In the latter weeks of the semester, you will direct your research toward creating either a traditional academic argument essay OR the creation of an object that represents an argument or issue you’ve learned about.  For the essay option (assignmentrubric), you will write an argument essay, drawing on a small number of sources, in which you develop a position on a topic or an issue that you have been continuously researching/learning about, and build a case for understanding or action. The essay is not a research report; it is a researched, academic argument and it will require you to take an explicit position in relation to your topic, to analyze and complicate your topic, and to engage in conversation with a small number of other writers/thinkers—not to simply report a huge collection of data or facts.

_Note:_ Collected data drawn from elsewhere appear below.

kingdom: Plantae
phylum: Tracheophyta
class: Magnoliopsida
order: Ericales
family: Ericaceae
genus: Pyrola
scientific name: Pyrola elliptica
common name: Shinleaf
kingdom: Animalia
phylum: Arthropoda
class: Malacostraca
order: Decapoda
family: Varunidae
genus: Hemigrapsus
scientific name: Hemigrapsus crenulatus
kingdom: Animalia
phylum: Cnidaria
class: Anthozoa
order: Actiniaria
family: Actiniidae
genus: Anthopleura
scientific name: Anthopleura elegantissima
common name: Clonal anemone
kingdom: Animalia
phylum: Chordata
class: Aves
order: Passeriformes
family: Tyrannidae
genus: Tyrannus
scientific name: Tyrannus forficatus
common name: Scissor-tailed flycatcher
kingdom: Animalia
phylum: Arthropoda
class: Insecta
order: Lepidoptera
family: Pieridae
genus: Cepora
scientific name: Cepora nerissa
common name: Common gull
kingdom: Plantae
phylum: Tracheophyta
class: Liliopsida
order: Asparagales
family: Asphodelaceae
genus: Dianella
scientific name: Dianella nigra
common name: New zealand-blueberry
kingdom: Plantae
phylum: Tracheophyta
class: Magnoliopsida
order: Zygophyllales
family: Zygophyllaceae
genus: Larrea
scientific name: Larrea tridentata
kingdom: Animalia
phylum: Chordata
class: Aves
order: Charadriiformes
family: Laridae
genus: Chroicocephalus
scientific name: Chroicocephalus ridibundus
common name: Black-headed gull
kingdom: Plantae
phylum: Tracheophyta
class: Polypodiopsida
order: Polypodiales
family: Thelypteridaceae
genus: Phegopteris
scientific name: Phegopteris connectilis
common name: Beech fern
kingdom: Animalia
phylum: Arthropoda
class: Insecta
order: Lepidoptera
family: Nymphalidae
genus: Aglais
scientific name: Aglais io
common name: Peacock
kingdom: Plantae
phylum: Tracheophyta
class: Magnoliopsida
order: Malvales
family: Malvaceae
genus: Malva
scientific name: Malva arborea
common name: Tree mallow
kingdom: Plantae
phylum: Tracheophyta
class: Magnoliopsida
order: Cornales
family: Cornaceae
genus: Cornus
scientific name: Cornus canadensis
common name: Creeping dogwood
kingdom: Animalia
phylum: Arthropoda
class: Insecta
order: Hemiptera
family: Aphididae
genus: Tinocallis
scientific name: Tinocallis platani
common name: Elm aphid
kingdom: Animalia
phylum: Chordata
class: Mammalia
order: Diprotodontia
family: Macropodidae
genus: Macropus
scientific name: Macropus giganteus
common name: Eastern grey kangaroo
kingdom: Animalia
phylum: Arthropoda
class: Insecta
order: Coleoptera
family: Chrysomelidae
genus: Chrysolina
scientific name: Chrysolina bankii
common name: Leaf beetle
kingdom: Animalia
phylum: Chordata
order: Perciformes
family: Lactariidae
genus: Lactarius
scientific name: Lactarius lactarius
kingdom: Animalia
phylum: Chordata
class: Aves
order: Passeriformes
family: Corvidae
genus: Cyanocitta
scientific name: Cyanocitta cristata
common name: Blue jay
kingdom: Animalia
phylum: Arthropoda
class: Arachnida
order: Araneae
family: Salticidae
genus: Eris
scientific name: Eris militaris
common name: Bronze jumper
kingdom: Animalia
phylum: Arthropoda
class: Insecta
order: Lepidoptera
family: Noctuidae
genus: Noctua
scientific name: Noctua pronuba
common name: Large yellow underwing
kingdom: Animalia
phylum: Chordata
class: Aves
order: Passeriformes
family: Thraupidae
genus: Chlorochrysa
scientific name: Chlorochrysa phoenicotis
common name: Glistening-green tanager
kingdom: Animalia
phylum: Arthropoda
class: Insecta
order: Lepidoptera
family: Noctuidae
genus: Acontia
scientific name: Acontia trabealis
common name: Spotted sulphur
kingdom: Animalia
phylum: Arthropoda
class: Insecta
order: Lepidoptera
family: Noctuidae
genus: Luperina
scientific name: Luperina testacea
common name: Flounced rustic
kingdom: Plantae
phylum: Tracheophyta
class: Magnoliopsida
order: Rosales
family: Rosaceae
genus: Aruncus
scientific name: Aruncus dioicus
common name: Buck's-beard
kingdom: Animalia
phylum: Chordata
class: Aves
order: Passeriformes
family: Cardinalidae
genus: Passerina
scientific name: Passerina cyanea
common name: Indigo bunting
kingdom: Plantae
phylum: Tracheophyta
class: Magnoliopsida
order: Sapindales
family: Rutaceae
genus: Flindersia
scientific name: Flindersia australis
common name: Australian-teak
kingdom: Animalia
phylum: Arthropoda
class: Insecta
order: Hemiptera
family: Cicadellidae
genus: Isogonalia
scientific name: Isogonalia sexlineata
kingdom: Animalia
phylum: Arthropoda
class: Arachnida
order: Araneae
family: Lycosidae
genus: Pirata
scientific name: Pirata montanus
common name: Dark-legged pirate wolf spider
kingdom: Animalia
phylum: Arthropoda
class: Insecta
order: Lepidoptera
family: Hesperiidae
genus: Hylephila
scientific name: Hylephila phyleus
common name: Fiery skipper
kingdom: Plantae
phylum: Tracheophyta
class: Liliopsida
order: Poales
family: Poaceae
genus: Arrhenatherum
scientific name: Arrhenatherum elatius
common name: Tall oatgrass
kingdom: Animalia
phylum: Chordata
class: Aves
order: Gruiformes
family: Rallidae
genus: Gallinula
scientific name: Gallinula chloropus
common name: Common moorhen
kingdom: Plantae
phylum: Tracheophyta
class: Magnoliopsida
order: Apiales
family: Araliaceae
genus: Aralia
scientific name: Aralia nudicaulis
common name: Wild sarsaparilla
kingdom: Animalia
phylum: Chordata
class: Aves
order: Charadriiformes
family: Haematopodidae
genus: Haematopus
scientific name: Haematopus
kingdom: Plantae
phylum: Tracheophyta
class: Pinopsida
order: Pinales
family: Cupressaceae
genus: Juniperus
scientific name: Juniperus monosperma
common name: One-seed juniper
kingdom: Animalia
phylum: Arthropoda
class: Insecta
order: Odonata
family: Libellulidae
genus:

For the project option (assignmentrubric), you will develop an object that reflects or responds to the course theme in a particular way—you will want your object to educate or make an argument of some kind. Your object must have practical use for an audience that you specify. You are encouraged to be very creative and innovative as you invent your object.  This project will require a written statement, which will account for your design choices, the sources you used in your research, and a justification of what issues/arguments your object defines.

During the unit we will:

  1. Learn about the genre of the researched argument
  2. Continue “exploratory” and secondary research about our topics
  3. Learn about conducting, analyzing, and writing about primary research
  4. Narrow down our research question into a specific, localized topic of investigation
  5. Develop claims FROM the research itself, or the research process, for our arguments
  6. Workshop our writing-in-progress and projects-in-progress collaboratively
  7. Work with rhetorical appeals and imaginary audiences as we invent our arguments and our objects

It will be important, as a starting point for your Argument Essay/Project, to develop a research plan, narrow your topic, and devote a lot of effort to your initial research.  You will also want to continually revisit your topic and see how ongoing exploratory research can help you narrow down your investigative focus.  For the project, it is important to start thinking about what you might like to create, and jot down ideas as you have them.  You can discuss preliminary ideas for the project with me at any time.

The Symposium

Bruce Ballenger states in The Curious Researcher: “The purpose of research writing is not simply to show readers what you know.  It is an effort to extend a conversation about a topic that is ongoing, a conversation that includes voices of people who have already spoken, often in different contexts and perhaps never together” (16).  Your audience for this project is, in part, your colleagues in this class and I.  Your work will be held accountable by us. Like most academic communities, we are community of learners who are becoming knowledgeable about these issues, and developing our own opinions about them. Now, it’s time to develop a narrowed, focused, “expert” position on a relevant topic about disaster politics that you can confidently and genuinely present to us.

 As you are finalizing your papers, our class will hold a symposium (over the course of a few class meetings) where you will share your work-in-progress with everyone else.  This will be a way to close our discussion of our subject matter and to workshop our hypotheses. Please anticipate this event—it’s listed on the calendar.